■ Selected excerpt ■
++++++++++

Finally, the IAEA concludes the report by “emphasis[ing]” “, in its summary, “that the Agency has not detected the actual use of nuclear material in connection with the alleged studies”.
The IAEA director, Dr. El-Baradei, stressed at the World Economic Forum in Egypt on 8th May that the international community had no evidence of the nuclear weapons intentions in Iran, and in reference to Israel’s criminal posturing of recent days to pre-emptively attack Iran, Dr El-Baradei has issued warning against the “great danger to the Middle East and the world” posed by US/Israeli warmongering, stressing that “I don’t believe that what I see in Iran today is a current, grave and urgent danger”.
Your reveling in your article that “Iran’s economic predicament has worsened, given its need to import petrol, the vulnerability of its poorest people to rising food prices and its failure to develop other sources of income”, although coming from the Times, still does not fail to induce outrage and repulsion at the degree of callous disregard to human suffering.
The sanctions in Iraq, according to the figures from Unicef, had killed over a million innocent civilians of malnutrition and disease as a prelude to the 2003 illegal invasion. These sanctions were imposed on the pretexts of the same fabricated evidence and charges of non-existent WMD.
The US instigated EU sanctions on Iran’s largest bank, Melli, and the attempt to place embargo on Iranian gas and oil sector, are not only of that same genocidal genre that target the population, but betray deep cynicism at the heart of US/EU’s supposed “diplomacy”. This “wrong timing” in Brown’s announcement of sanctions, you view as “right”, came at a time Iran had received Solana’s package and expressed willingness to study the proposals, having also offered a comprehensive “Constructive Package of Proposals” of its own to be considered. The humiliating, bullish and outright illegal sanctions by the US and UE against Iran at this time are directed at sabotaging the diplomatic process.
And you are alarmingly aware that sanctions hurt the weakest of the population. In Iraq, the sanctions devastated the infra-structure, destroyed workers’ bargaining power and made the population hostage to state hand-outs. Denis Halliday, the then Assistant Secretary General of the UN, and head of the “Oil for Food” programme in Iraq, resigned from his post in protest at the “genocidal effect” of sanctions. His successor Hans Von Sponek too resigned in protest. Denis Halliday said in his resignation letter to the UN, “I am resigning because the policy of economic sanctions is totally bankrupt. We are in the process of destroying an entire society. It is as simple as that ‘. Five thousand children are dying every month’ “.
Politicians and their media assassins make regular references to the “fears” and “concerns” of “International community”, and ascribe the decisions made by a small number of veto-yielding powerful states, using political manipulation, coercion and threats, to the “will of the international community”. As recorded in John Pilger’s seminal work, “The New Rulers of the World” (Verso, 2002), Halliday said in relation to the Security Council imposed sanctions on Iraq and its unrepresentative decisions as against the UN General Assembly’s one nation one vote, that the “Genocide in Iraq is the test of our will. All of us have to break the silence: to make those responsible, in Washington and London, aware that history will slaughter them”.

++++++++++

(Collected data entries)
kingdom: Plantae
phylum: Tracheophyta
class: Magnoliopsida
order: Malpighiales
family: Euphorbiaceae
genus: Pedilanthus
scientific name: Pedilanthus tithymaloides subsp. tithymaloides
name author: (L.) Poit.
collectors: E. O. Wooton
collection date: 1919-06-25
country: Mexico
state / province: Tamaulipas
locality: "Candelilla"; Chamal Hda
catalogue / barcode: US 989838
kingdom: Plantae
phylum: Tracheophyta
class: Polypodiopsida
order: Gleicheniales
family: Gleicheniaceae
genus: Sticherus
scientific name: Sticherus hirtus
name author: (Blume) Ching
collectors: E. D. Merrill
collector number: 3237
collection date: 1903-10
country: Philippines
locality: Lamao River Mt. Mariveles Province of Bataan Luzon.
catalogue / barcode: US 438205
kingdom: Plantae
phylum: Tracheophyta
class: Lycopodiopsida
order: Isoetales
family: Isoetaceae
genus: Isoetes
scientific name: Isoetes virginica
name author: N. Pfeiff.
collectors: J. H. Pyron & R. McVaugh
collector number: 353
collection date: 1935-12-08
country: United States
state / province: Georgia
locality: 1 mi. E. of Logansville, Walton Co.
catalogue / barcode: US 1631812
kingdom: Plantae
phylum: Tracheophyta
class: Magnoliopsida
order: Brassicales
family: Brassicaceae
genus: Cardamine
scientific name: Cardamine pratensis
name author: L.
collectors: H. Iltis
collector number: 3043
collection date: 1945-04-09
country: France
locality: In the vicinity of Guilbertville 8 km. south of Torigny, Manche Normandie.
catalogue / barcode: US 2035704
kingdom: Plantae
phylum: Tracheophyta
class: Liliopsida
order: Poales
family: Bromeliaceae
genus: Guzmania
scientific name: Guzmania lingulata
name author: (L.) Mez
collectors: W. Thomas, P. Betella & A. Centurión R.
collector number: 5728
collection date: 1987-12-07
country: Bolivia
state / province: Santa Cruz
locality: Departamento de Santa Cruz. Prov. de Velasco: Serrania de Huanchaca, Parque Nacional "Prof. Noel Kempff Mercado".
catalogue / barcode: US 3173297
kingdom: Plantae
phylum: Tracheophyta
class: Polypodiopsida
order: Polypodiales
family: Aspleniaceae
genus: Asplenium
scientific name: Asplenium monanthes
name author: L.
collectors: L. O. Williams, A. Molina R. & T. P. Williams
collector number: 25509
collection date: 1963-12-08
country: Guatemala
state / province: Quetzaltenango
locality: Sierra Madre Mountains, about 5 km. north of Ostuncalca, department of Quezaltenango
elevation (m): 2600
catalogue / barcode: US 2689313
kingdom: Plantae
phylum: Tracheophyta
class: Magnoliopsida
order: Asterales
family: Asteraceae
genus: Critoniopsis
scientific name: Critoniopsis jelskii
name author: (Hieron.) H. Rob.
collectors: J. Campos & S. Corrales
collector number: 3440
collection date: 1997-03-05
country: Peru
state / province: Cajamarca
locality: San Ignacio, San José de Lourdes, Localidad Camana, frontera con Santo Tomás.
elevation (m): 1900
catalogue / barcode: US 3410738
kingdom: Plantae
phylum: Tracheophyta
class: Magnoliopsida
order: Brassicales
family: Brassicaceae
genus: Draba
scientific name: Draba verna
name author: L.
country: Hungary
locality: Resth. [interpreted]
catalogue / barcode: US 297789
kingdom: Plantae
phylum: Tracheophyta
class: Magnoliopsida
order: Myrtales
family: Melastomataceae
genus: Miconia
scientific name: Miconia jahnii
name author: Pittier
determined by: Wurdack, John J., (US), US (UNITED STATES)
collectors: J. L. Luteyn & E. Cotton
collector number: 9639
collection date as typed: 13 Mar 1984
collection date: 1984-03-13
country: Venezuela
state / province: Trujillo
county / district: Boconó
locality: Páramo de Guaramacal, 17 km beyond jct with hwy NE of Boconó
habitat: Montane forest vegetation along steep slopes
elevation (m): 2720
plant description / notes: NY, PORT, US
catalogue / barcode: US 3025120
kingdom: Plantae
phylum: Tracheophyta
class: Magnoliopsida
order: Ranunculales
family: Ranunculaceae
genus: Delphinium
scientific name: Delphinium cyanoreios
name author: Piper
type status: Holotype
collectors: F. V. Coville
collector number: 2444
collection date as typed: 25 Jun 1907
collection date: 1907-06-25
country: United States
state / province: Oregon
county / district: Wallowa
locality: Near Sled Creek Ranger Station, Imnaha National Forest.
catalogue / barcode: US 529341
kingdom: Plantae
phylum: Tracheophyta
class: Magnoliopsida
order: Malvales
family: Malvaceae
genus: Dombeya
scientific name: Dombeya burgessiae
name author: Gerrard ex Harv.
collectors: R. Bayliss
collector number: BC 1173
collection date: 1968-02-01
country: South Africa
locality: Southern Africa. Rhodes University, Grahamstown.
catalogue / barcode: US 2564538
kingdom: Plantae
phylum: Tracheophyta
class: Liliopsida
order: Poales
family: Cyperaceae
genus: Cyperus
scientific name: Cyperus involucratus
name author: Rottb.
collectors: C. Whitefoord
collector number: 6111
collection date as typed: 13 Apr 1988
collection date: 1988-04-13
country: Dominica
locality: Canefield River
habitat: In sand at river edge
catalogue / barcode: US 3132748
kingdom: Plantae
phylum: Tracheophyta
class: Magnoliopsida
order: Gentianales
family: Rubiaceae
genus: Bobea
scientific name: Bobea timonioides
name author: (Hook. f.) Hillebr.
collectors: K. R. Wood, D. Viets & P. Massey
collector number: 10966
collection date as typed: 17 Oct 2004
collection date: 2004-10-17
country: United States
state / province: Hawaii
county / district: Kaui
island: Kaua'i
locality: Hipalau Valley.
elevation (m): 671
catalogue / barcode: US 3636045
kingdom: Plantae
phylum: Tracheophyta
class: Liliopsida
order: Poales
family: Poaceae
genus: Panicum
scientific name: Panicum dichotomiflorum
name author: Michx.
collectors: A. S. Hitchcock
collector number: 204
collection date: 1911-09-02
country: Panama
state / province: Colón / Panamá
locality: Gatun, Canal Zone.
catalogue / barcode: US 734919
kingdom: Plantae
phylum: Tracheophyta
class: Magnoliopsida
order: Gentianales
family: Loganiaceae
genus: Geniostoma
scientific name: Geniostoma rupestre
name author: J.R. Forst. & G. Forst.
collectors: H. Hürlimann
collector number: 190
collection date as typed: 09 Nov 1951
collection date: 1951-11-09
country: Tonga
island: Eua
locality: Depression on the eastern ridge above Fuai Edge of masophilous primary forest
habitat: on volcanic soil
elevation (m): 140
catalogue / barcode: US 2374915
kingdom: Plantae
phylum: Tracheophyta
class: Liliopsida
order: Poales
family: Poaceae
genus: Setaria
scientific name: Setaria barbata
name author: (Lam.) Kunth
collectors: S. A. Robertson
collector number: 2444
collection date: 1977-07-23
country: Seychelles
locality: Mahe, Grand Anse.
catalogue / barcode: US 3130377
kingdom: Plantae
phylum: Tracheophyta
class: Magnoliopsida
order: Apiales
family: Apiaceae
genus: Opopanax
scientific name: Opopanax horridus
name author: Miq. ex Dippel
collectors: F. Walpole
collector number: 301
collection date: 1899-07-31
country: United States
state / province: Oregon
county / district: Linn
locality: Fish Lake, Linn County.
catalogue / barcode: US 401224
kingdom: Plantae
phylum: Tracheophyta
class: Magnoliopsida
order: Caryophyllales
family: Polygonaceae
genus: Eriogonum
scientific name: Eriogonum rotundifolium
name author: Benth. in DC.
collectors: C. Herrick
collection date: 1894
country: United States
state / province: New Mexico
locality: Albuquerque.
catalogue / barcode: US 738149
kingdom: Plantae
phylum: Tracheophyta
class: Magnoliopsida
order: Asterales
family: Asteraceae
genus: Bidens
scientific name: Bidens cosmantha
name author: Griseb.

++++++++++

■ Task objective ■
In the text on sanctions against Iran, where did the IAEA director speak on 8th May?

■ Written response ■
At the World Economic Forum in Egypt.